1977年から1995年にかけ中日新聞、東京新聞に掲載された時論を中心にまとめた、1985年出版「外交感覚」、90年出版「時代の終わりのとき」、95年「長い始まりの時代」3冊の合本版。現実を見据えた提言を続けた人で、一度ちゃんと評論を読んでみたいと思っていた。げっぷが出るくらいの大盛り本から手をつけてしまいましたが。新書もあるのに。

とはいえ、中身は先述の通り新聞掲載の時論が主なので、一つ一つの評論は読みやすく、短い。しかし寸鉄人を刺す名言があちこちに散りばめられている。

1977年から1995年というと、日本とソ連(!)の漁業交渉に始まりイラン革命、ソ連のアフガニスタン侵攻、イラン・イラク戦争、新冷戦の激化と集結、湾岸戦争などがあった期間。しかし起こったことは過去のことでも、日本が向き合った課題は当時も今も変わらないことに愕然とする。

例えば先述の日本とソ連の漁業交渉。高坂は交渉の基本としてこんなことを書いた。

ソ連は日本の弱みにつけ込もうとした。それをわれわれが怒ることは無意味である。ソ連はその程度がひどいとはいえ、それが外交の常なのである。したがって外交において成功するためには、弱みを作らないことが第一の条件となる。
備えのない国の外交は、必ず失敗し、国益を守ることができない。その備えとは軍事力を持つことだけではないし、広義の力を持つことにもつきない。必要な制度的変更を国内において行い、外国に無理をいうとか、頼み込まなくてはならないようなことを作らないことも重要なのである。
それを抜きにして外国の強引さを非難するのは、甘えん坊のすることであり、それを抜きにして政府の無策だけをそしるのは、無責任者のすることである。

一読して通底しているのは、経済大国となった日本は「主体的に」国際社会で役割を果たすべき、という高坂の主張。

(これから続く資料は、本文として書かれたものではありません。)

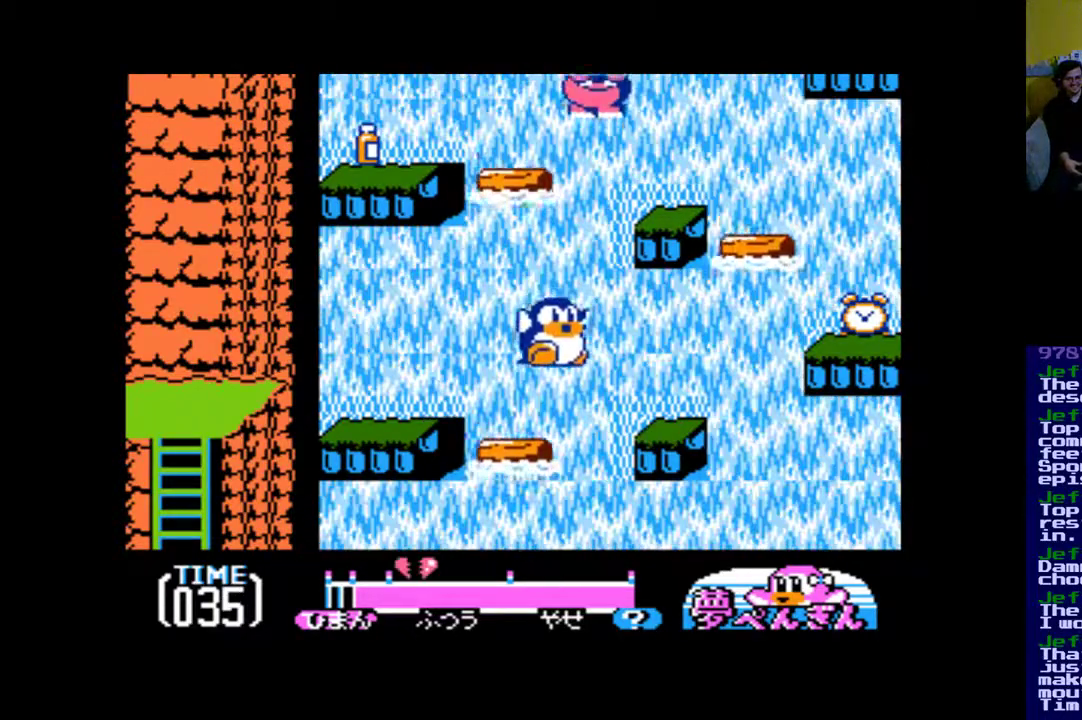
{"buttons": ["DPAD_RIGHT"], "events": [[317, "B", "up"]]}
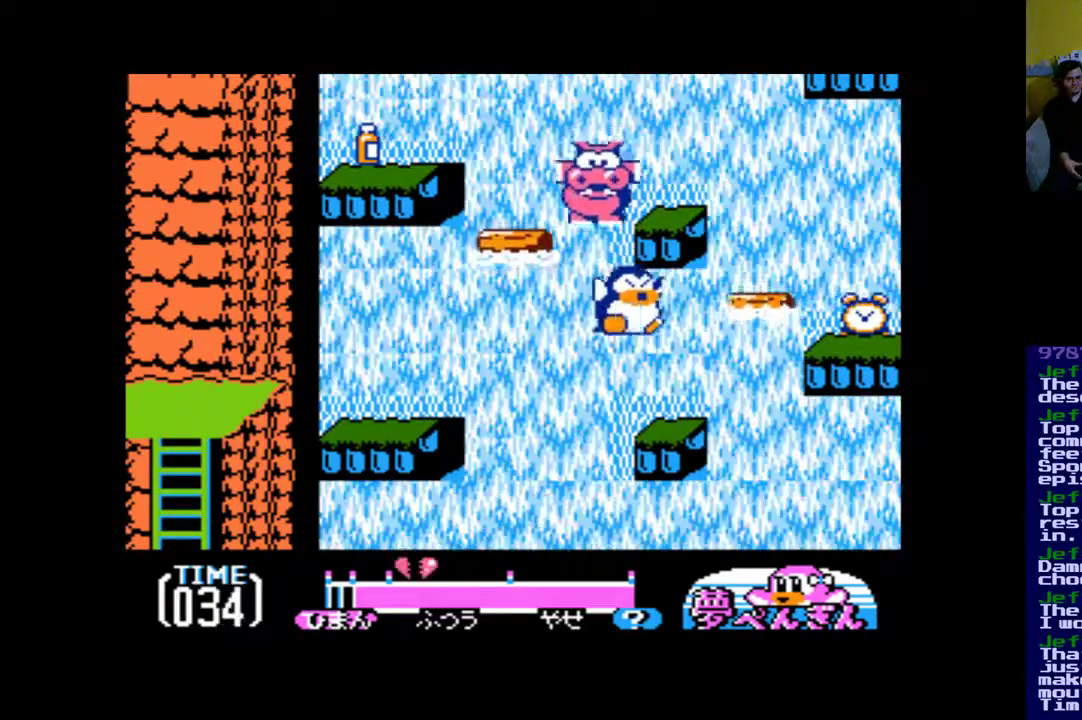
{"buttons": [], "events": [[317, "DPAD_RIGHT", "up"]]}
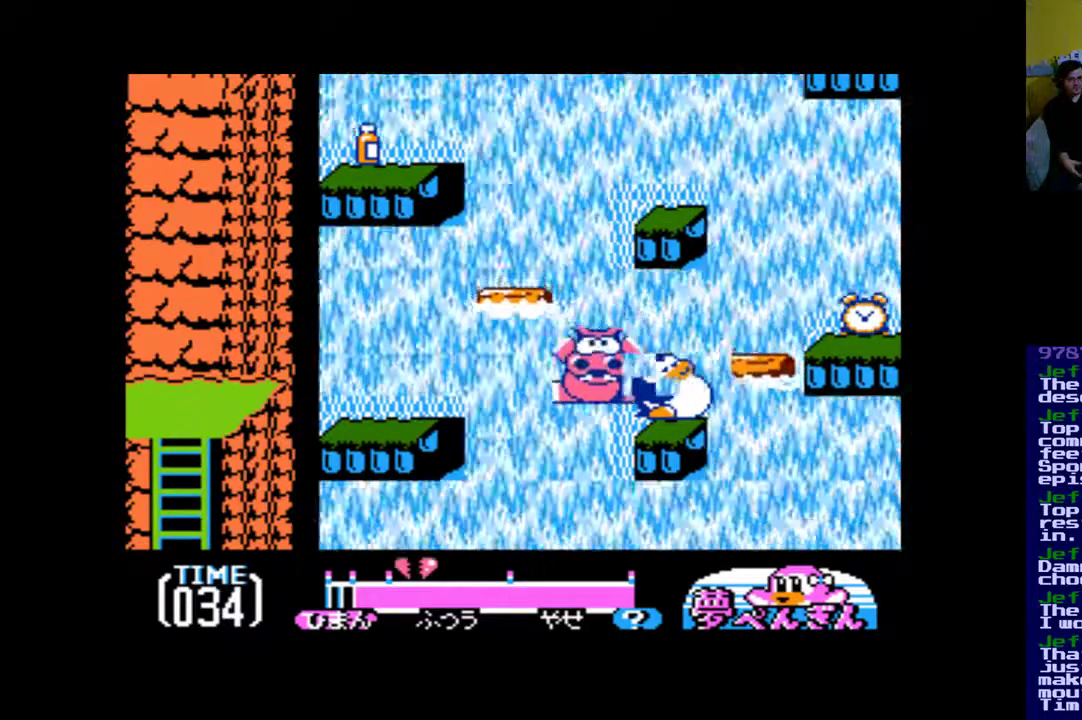
{"buttons": [], "events": []}
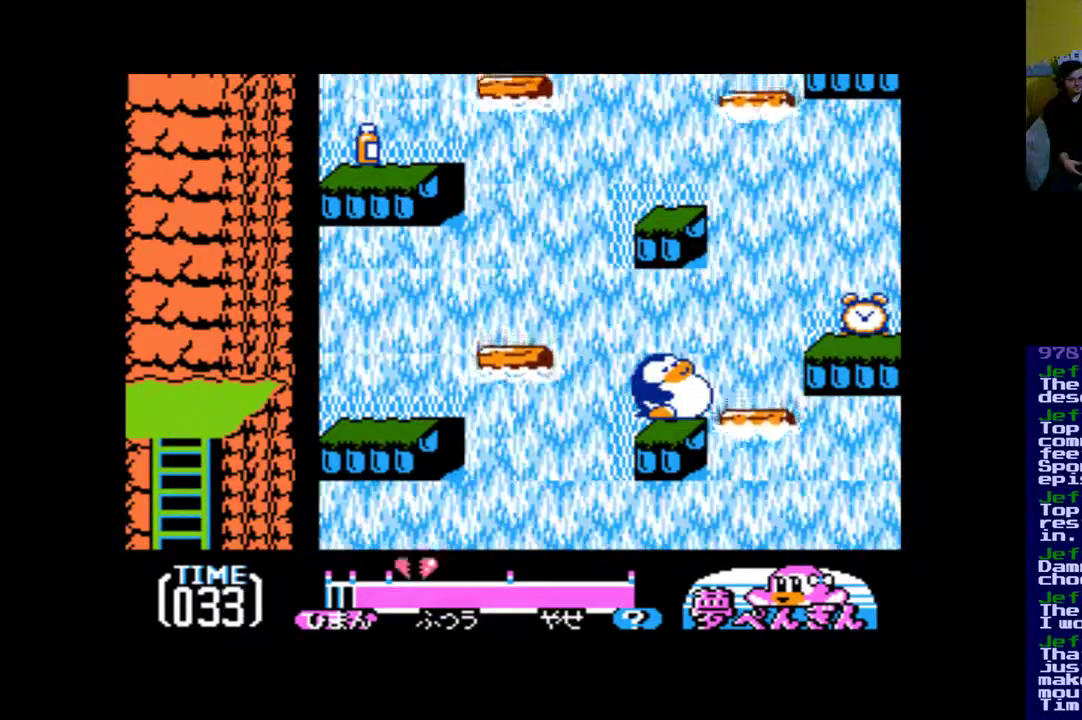
{"buttons": ["B", "DPAD_RIGHT"], "events": [[250, "DPAD_RIGHT", "down"], [383, "B", "down"]]}
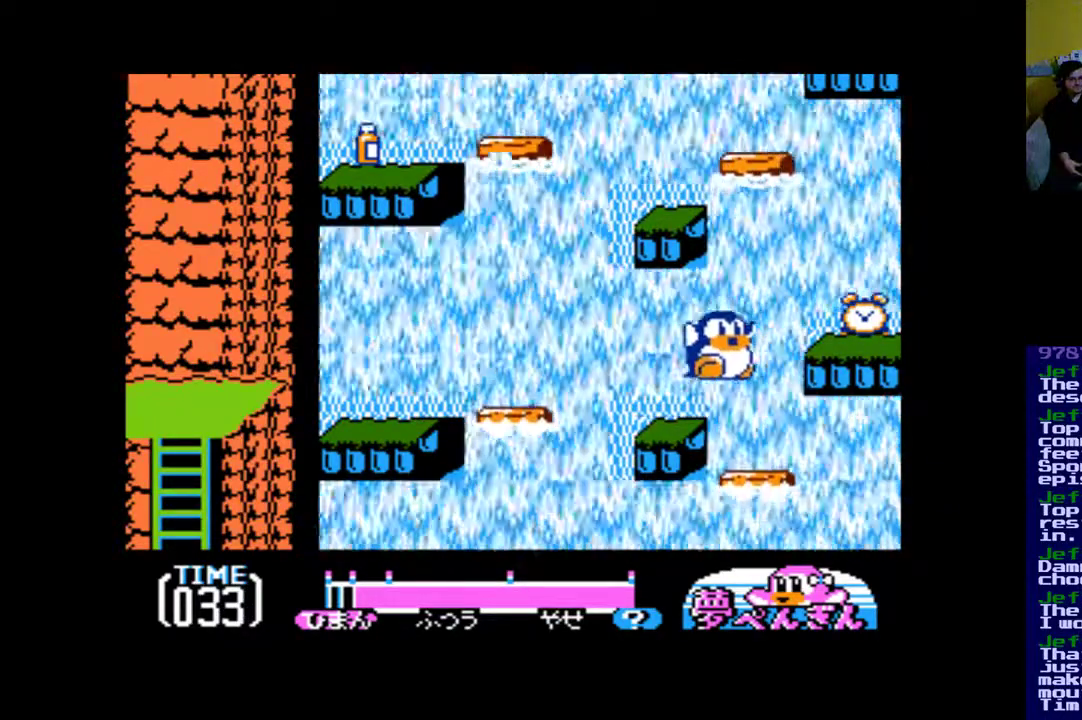
{"buttons": ["B", "DPAD_RIGHT"], "events": []}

日本はこれまで慎重さゆえか、あるいは利己主義のためか、協議に加わると引きずられるとして一歩離れた態度をとって来た。しかし、それは典型的な小国の態度であり、世界を相手に広く貿易している日本として、もはや継続しえないものである。それは、世界政治のシステムだけを利用し、その維持のためのコストを払わないとみなされるであろう。協議に積極的に加わり、発言し、行動することによって、その自立性と利益を守ることができるし、それが現在における唯一有効な方法であるというヨーロッパ人の考えから、学ぶべきところは多い。
ここまで大きくなった日本は、世界の秩序の形成と維持にかかわらざるをえないのだが、秩序の維持は基本的に力の問題だからである。そして、相当部分が軍事力(それが使われる場合と使われない場合を含めて)の問題であるのだから、それとは一切無関係という立場は成立しない。
しかし、日本人はこれまでの考え方を変えたくはなかったし、政治を指導する立場にある人のかなりもそうだった。その根本的な原因は、日本人が世界秩序を自分たちの問題とは考えず、良かれ悪しかれ、だれかが与えてくれるものとみなす態度にある。
積極的に行動することは反発を招き、疑惑を生み、かつ失敗する危険を伴っている。しかし、大きな国力を持つ国が消極的であることは、不気味なものである。積極的に行動し、それが無法でも愚かなものでもなく、国際社会のルールにのっとったもので、有用なものであることを示して信頼を獲ち得なくてはならない。それ以外に信頼を獲ち得る方法はないし、信頼を得ることなしに大国は生きていけないのである。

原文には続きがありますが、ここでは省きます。